We asked Kailis about his company’s innovative approach to packaging. “Kailis Organics Premium Range is packaged in glass bottles. Splish is packaged in a 100% recyclable tetra pak using the innovative, specially designed Prisma system for olive oil.”
“The tactility and the gorgeous nature of glass will always have a place in the market, it is tradition and it is what look people expect, however, Kailis Organic believes being organic is not enough, at the core is a desire to contribute to a better planet. This means focusing on packaging and supply chain design and methodologies so the organization’s environmental responsibility is total and not just about good farming and manufacturing processes.”
Kailis Organic continues to expand into the food service sector with its volume product Chef’s Blend and intends launching second-tier products in the near future to further diversify and compete in what Kailis calls “an exciting and dynamic environment.”
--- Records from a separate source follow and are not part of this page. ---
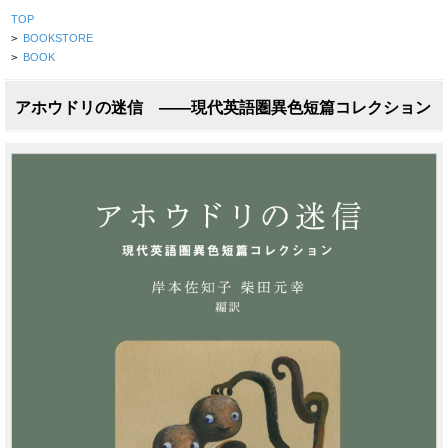
TOP
>
BOOKSTORE
>
BOOK
アホウドリの迷信 ――現代英語圏異色短篇コレクション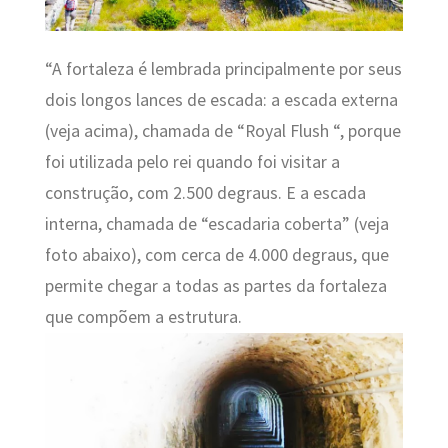
“A fortaleza é lembrada principalmente por seus
dois longos lances de escada: a escada
externa
(veja acima), chamada de “Royal Flush “, porque
foi utilizada pelo rei quando foi visitar a
construção, com 2.500 degraus. E a
escada
interna, chamada de “escadaria coberta” (veja
foto abaixo), com cerca de 4.000 degraus, que
permite chegar a todas as partes da fortaleza
que compõem a estrutura.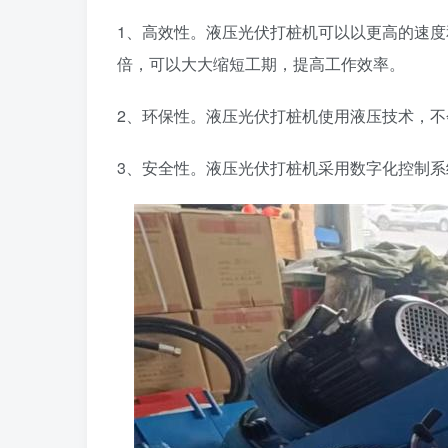
1、高效性。液压光伏打桩机可以以更高的速度
倍，可以大大缩短工期，提高工作效率。
2、环保性。液压光伏打桩机使用液压技术，
3、安全性。液压光伏打桩机采用数字化控制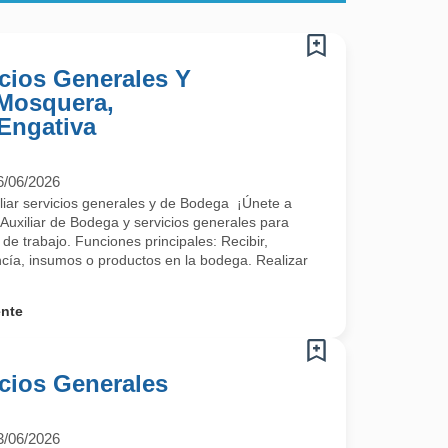
icios Generales Y
 Mosquera,
 Engativa
6/06/2026
iar servicios generales y de Bodega ¡Únete a
uxiliar de Bodega y servicios generales para
de trabajo. Funciones principales: Recibir,
cía, insumos o productos en la bodega. Realizar
ente
icios Generales
3/06/2026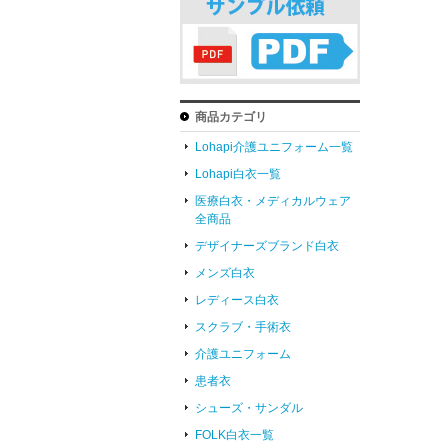
商品カテゴリ
Lohapi介護ユニフォーム一覧
Lohapi白衣一覧
医療白衣・メディカルウェア
全商品
デザイナーズブランド白衣
メンズ白衣
レディース白衣
スクラブ・手術衣
介護ユニフォーム
患者衣
シューズ・サンダル
FOLK白衣一覧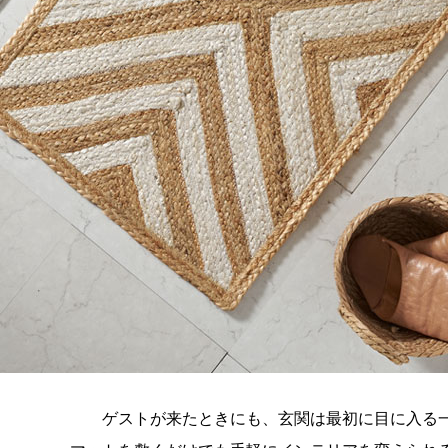
ゲストが来たときにも、玄関は最初に目に入る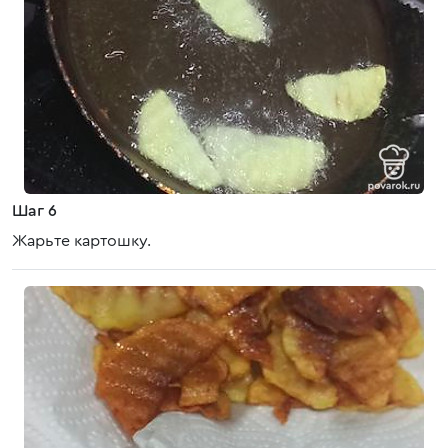
Шаг 6
Жарьте картошку.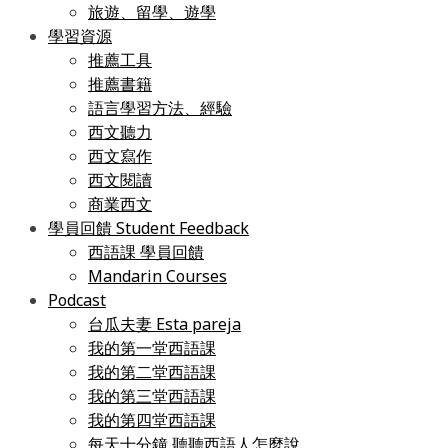
旅遊、留學、遊學
學習資源
推薦工具
推薦書籍
語言學習方法、經驗
西文聽力
西文寫作
西文閱讀
商業西文
學員回饋 Student Feedback
西語課 學員回饋
Mandarin Courses
Podcast
台瓜夫妻 Esta pareja
我的第一堂西語課
我的第二堂西語課
我的第三堂西語課
我的第四堂西語課
每天十分鐘 聽聽西語人怎麼說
With high-density olive farms sprouting up from Chile to China, the Great Southern acreage is surprisingly, well, low-density. Kailis told us his Dandaragan property which represents around 18% of the total grove area has planting densities of 555 which is considered to be high density. “As for the balance of our properties, densities are 333 per hectare consistent with non-high density grove set-ups.”
Despite growing up in an Australian family dynasty of sorts, Mark Kailis doesn’t seem to mind rolling up his shirt sleeves and he told us he enjoys the olive oil biz. “The olive oil business is a pure expression of terroir with little interference from man – in other words, the quality of our end product is produced in the olive groves with the interaction of processing representing a simple but critical aspect to the final product, for this I have a sense of purity of product that can be expressed in different years the effects of good farm management and mother nature.”
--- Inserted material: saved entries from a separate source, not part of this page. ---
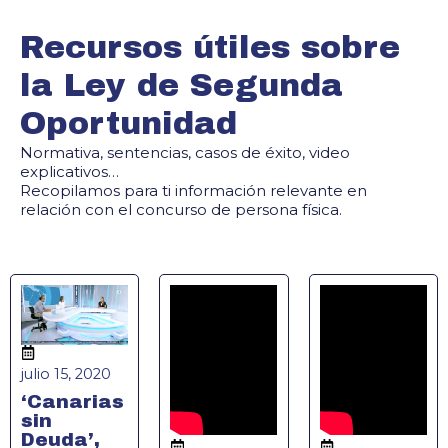
Recursos útiles sobre
la Ley de Segunda
Oportunidad
Normativa, sentencias, casos de éxito, video
explicativos…
Recopilamos para ti información relevante en
relación con el concurso de persona física.
julio 15, 2020
‘Canarias
sin
Deuda’,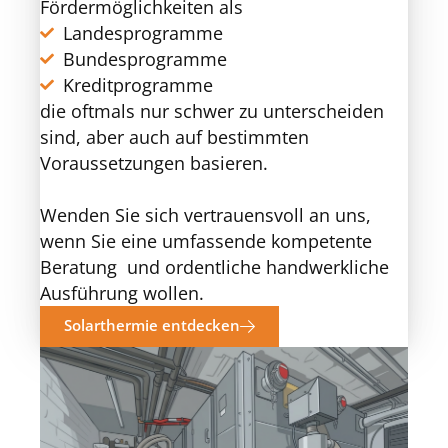
Fördermöglichkeiten als
Landesprogramme
Bundesprogramme
Kreditprogramme
die oftmals nur schwer zu unterscheiden
sind, aber auch auf bestimmten
Voraussetzungen basieren.
Wenden Sie sich vertrauensvoll an uns,
wenn Sie eine umfassende kompetente
Beratung und ordentliche handwerkliche
Ausführung wollen.
Solarthermie entdecken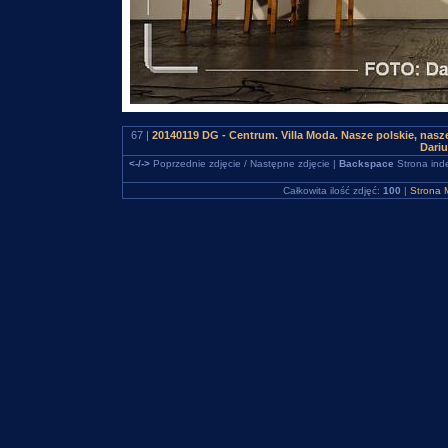
67 |
20140119 DG - Centrum. Villa Moda. Nasze polskie, na
Dari
<-/->
Poprzednie zdjęcie / Następne zdjęcie |
Backspace
Strona ind
Całkowita ilość zdjęć:
100
|
Strona 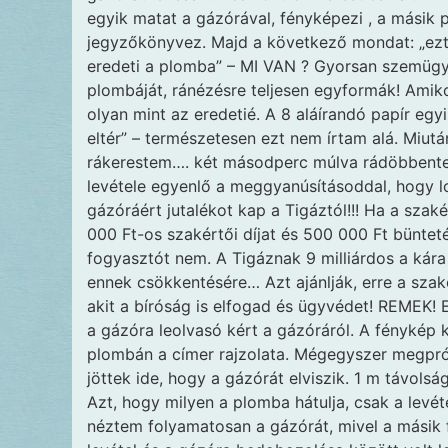
egyik matat a gázórával, fényképezi , a másik pap
jegyzőkönyvez. Majd a következő mondat: „ezt 
eredeti a plomba” – MI VAN ? Gyorsan szemügy
plombáját, ránézésre teljesen egyformák! Amik
olyan mint az eredetié. A 8 aláírandó papír egy
eltér” – természetesen ezt nem írtam alá. Miut
rákerestem…. két másodperc múlva rádöbbent
levétele egyenlő a meggyanúsításoddal, hogy l
gázóráért jutalékot kap a Tigáztól!!! Ha a szaké
000 Ft-os szakértői díjat és 500 000 Ft büntetést
fogyasztót nem. A Tigáznak 9 milliárdos a ká
ennek csökkentésére… Azt ajánlják, erre a szaké
akit a bíróság is elfogad és ügyvédet! REMEK! E
a gázóra leolvasó kért a gázóráról. A fénykép k
plombán a címer rajzolata. Mégegyszer megpró
jöttek ide, hogy a gázórát elviszik. 1 m távolsá
Azt, hogy milyen a plomba hátulja, csak a levé
néztem folyamatosan a gázórát, mivel a másik f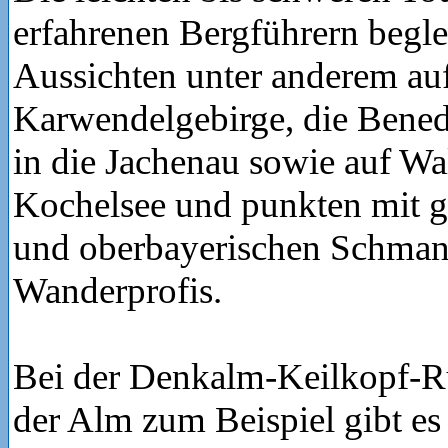
erfahrenen Bergführern begle
Aussichten unter anderem au
Karwendelgebirge, die Bene
in die Jachenau sowie auf W
Kochelsee und punkten mit g
und oberbayerischen Schmank
Wanderprofis.
Bei der Denkalm-Keilkopf-R
der Alm zum Beispiel gibt es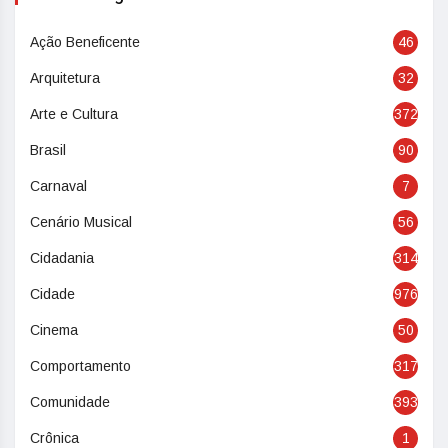
Ação Beneficente
46
Arquitetura
32
Arte e Cultura
372
Brasil
90
Carnaval
7
Cenário Musical
56
Cidadania
314
Cidade
976
Cinema
50
Comportamento
317
Comunidade
393
Crônica
1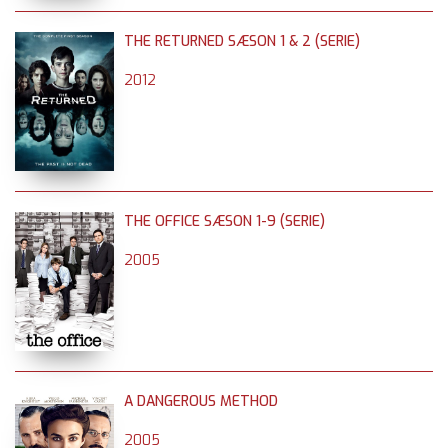
THE RETURNED SÆSON 1 & 2 (SERIE)
2012
THE OFFICE SÆSON 1-9 (SERIE)
2005
A DANGEROUS METHOD
2005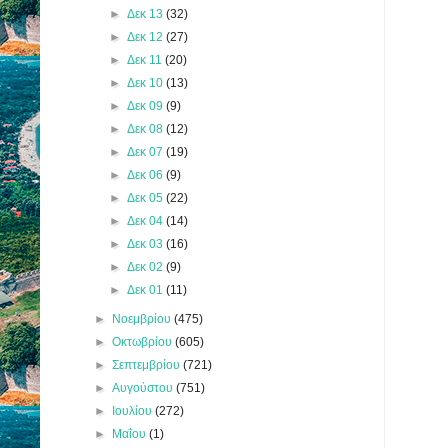
►
Δεκ 13
(32)
►
Δεκ 12
(27)
►
Δεκ 11
(20)
►
Δεκ 10
(13)
►
Δεκ 09
(9)
►
Δεκ 08
(12)
►
Δεκ 07
(19)
►
Δεκ 06
(9)
►
Δεκ 05
(22)
►
Δεκ 04
(14)
►
Δεκ 03
(16)
►
Δεκ 02
(9)
►
Δεκ 01
(11)
►
Νοεμβρίου
(475)
►
Οκτωβρίου
(605)
►
Σεπτεμβρίου
(721)
►
Αυγούστου
(751)
►
Ιουλίου
(272)
►
Μαΐου
(1)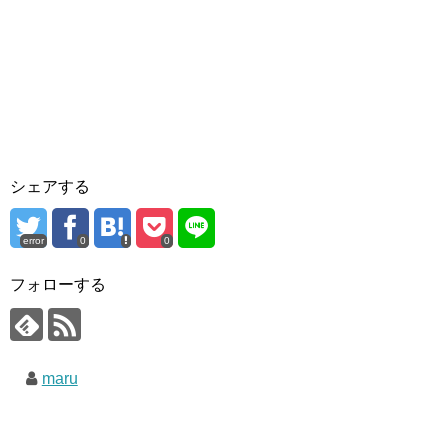
シェアする
error
0
0
フォローする
maru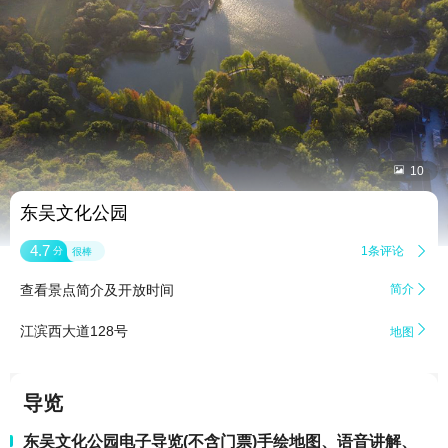


10
东吴文化公园
4.7
1条评论

分
很棒
查看景点简介及开放时间
简介


江滨西大道128号
地图
导览
东吴文化公园电子导览(不含门票)手绘地图、语音讲解、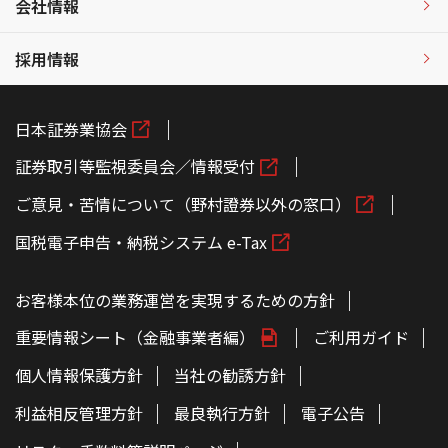
会社情報
採用情報
日本証券業協会
証券取引等監視委員会／情報受付
ご意見・苦情について（野村證券以外の窓口）
国税電子申告・納税システム e-Tax
お客様本位の業務運営を実現するための方針
重要情報シート（金融事業者編）
ご利用ガイド
個人情報保護方針
当社の勧誘方針
利益相反管理方針
最良執行方針
電子公告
Kailis had this thought as we left him to get back to his raising of $30M:
“After 7,500 years of production of olive oil world-wide, we approach a critical moment in our evolution in this relationship with the olive tree. Critical in the sense that the world other than traditional countries is rapidly becoming more educated about quality aspects of good extra virgin olive oil. The necessity and the growth that will occur in the next 20 years will be a direct result of this education and communication tools such as Olive Oil Times. Higher demand will be placed on sellers to ensure what is stated as ‘EVOO’ – actually is both extra virgin and from an olive tree. This pressure is where demand in high-quality fresh, legitimate EVOO will come from and both the old world and new world productions must become aligned with this message.”